The American diner has become so used to buying their meat in little plastic packages that they’ve forgotten that the meat comes from an animal. Some people are offended when their trout arrives with the head on it, and some people are turned off at the thought of eating chicken off the bone.
I would like to buck that trend. The chef at A16 in the above picture goes so far as to butcher whole lamb in his open kitchen, only inches from the bar seating. That’s pretty cool.
I didn’t kill this deer above but I volunteered to butcher it. I had butchered plenty of whole pigs, lamb, rabbits, and saddles of venison, but never an animal that had simply been field dressed. I drew the attention of some neighbor hunters who were very interested in my butchering techniques. Most hunters tend to just remove the “backstraps,” or loins, from the animal and maybe a couple of rump roasts; the rest of the carcass is taken to processing facility, where just like beef from a feedlot, it’s mixed in with other carcasses, and a couple of days later you return for some packages of jerky and summer sausage.
The amount of meat from a whole carcass is quite substantial.
Talk about a chef’s cornucopia.

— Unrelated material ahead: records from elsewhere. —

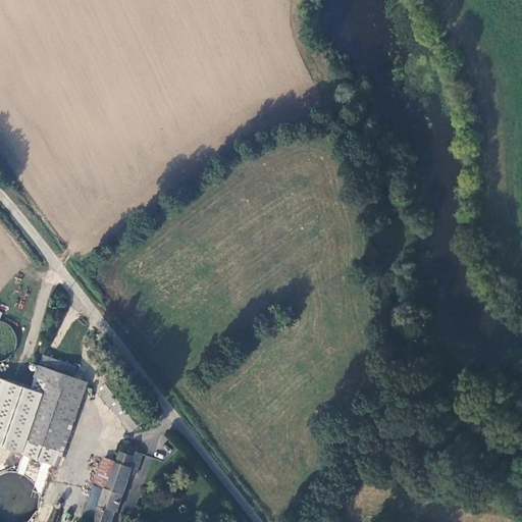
[(44,355),(41,366),(74,377),(77,367),(44,355)]
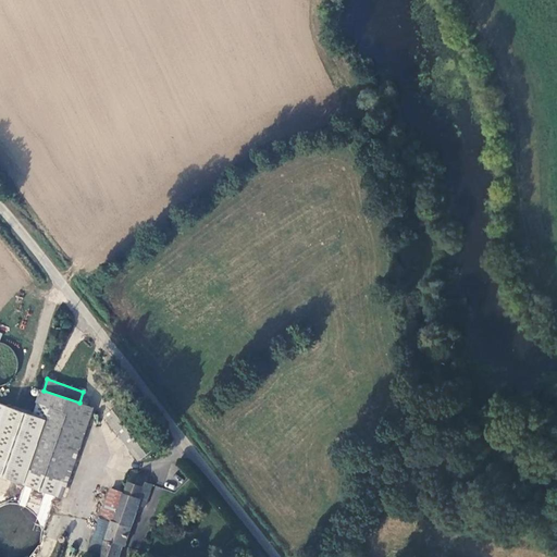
[(34,416),(0,404),(0,475),(64,498),(96,409),(79,403),(44,391),(34,416)]
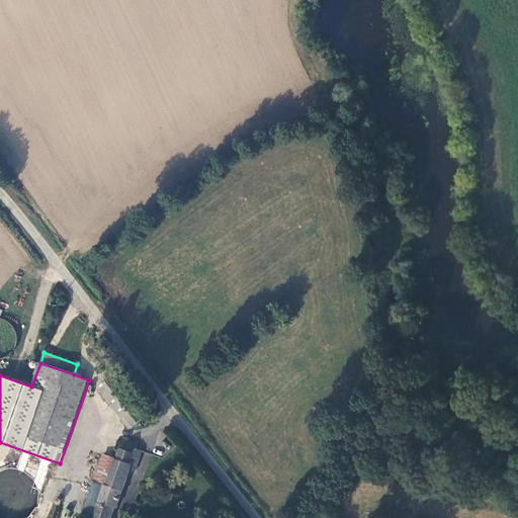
[(113,375),(98,386),(122,416),(137,406),(113,375)]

Just like a summer farmer’s market busting at the seams, a whole animal opens up endless possibilities for dishes. Of course there are the prime cuts, like tender boneless loin, rib chops, and roasts. But there are scrap pieces that can be seasoned and ground for breakfast sausages or crepinettes.
Overall it’s a rewarding experience. I have a much deeper respect for where my food came from and feel like I want to honor it in a way. I hope to be able to utilize this philosophy once again in a professional environment. I believe people will be able to experience such a labor of love.